*TASK*:
Start the copy at the line holding "right shoulder: (143, 122)" and continue it exactly through the last line of the entries, leaving out pictures and anything else.

*INPUT RECORDS*:

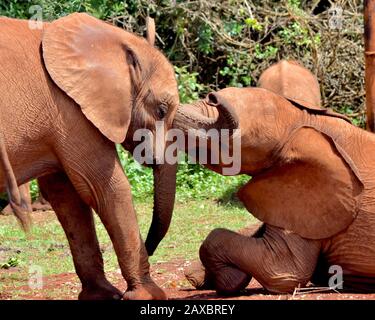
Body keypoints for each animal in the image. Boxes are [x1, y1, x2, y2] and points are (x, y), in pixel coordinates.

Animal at [0, 13, 238, 300]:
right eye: (161, 110)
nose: (214, 97)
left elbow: (68, 197)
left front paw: (102, 295)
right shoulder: (69, 111)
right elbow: (106, 187)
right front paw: (149, 295)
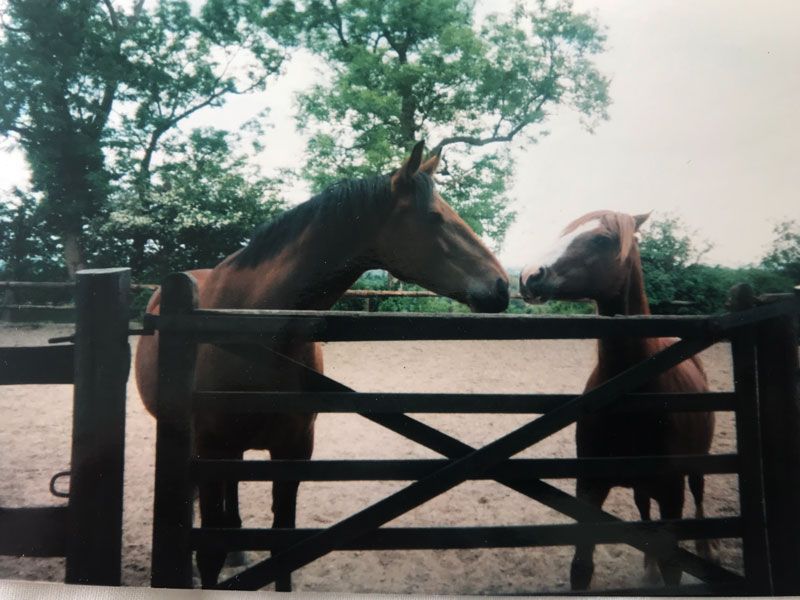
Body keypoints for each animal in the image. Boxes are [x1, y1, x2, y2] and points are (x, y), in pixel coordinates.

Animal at [131, 142, 506, 592]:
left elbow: (282, 543)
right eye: (434, 217)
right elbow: (209, 551)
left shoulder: (294, 448)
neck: (255, 327)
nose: (502, 286)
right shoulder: (209, 448)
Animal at [520, 211, 716, 592]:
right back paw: (648, 571)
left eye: (603, 239)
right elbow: (581, 568)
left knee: (700, 500)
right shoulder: (589, 488)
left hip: (697, 467)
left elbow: (673, 569)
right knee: (643, 511)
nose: (530, 275)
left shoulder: (672, 495)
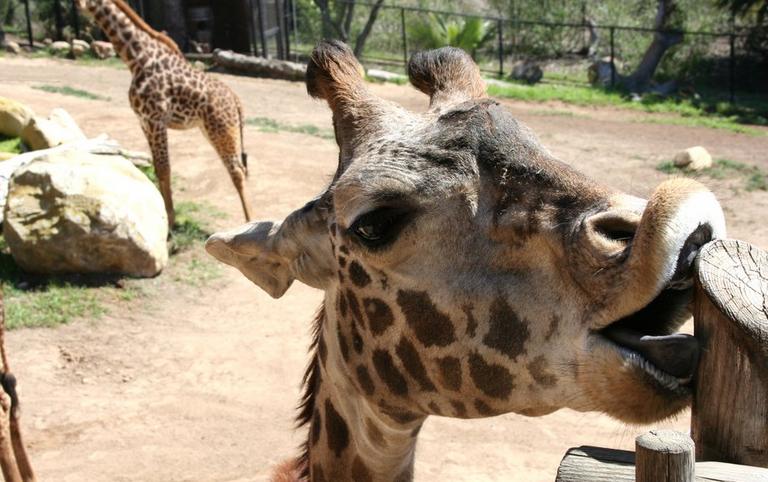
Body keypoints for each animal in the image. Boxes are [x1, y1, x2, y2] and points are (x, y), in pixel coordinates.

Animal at [74, 0, 250, 228]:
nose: (78, 9)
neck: (137, 58)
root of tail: (236, 101)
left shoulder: (155, 120)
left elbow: (165, 168)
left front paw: (170, 222)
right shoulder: (143, 122)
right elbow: (158, 169)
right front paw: (167, 217)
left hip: (221, 130)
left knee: (237, 171)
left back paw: (250, 222)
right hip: (211, 129)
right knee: (241, 169)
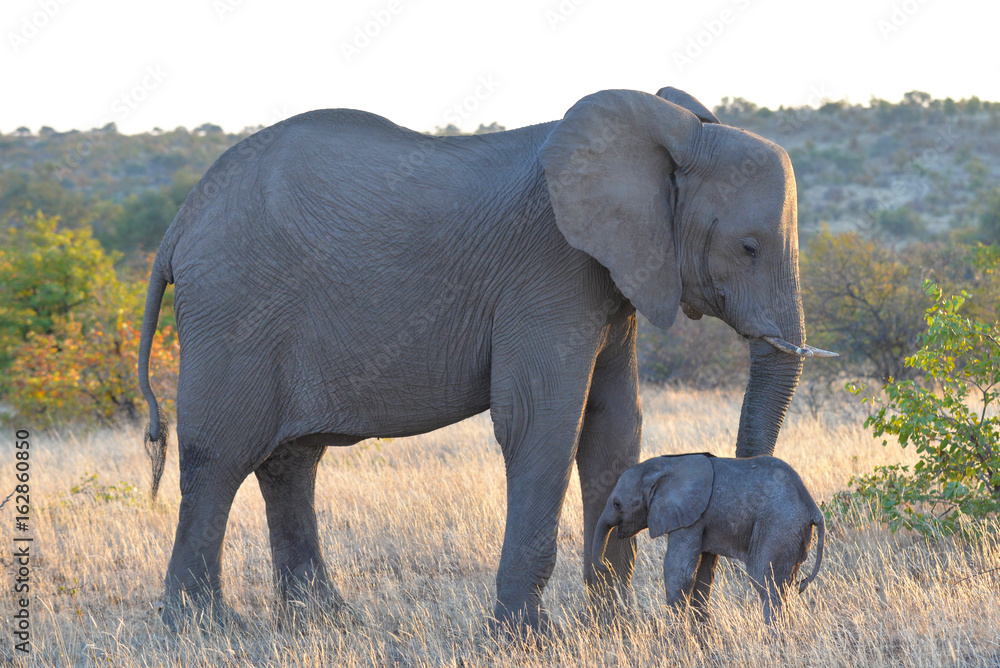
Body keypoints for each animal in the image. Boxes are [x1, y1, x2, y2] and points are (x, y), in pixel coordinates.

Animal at [592, 454, 825, 626]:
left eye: (617, 504)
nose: (606, 567)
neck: (663, 466)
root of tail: (812, 507)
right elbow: (703, 572)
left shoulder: (689, 516)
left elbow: (678, 572)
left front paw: (674, 640)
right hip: (793, 533)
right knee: (785, 585)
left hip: (778, 526)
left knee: (766, 583)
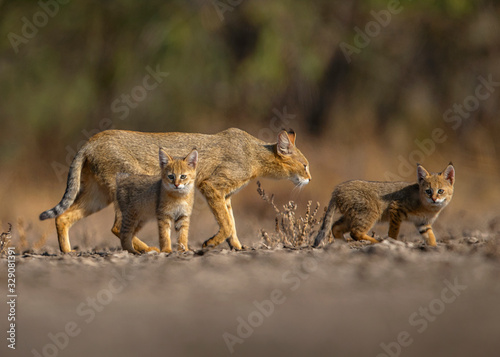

*RESULT BELOW*:
right shoulder: (143, 122)
right elbow: (158, 169)
right front paw: (167, 217)
left hip: (221, 130)
left knee: (237, 171)
left back paw: (250, 222)
right hip: (211, 129)
right knee: (241, 169)
Body keypoints for each animal in the image. Boxes are [x1, y1, x2, y2] and points are (x, y), in pixel coordinates.

Animal at [592, 454, 825, 626]:
left eye: (617, 504)
nose: (606, 567)
neck: (663, 466)
root of tail: (812, 507)
right elbow: (703, 572)
left shoulder: (689, 516)
left elbow: (678, 572)
left front paw: (674, 640)
right hip: (793, 533)
right knee: (785, 585)
left hip: (778, 526)
left knee: (766, 583)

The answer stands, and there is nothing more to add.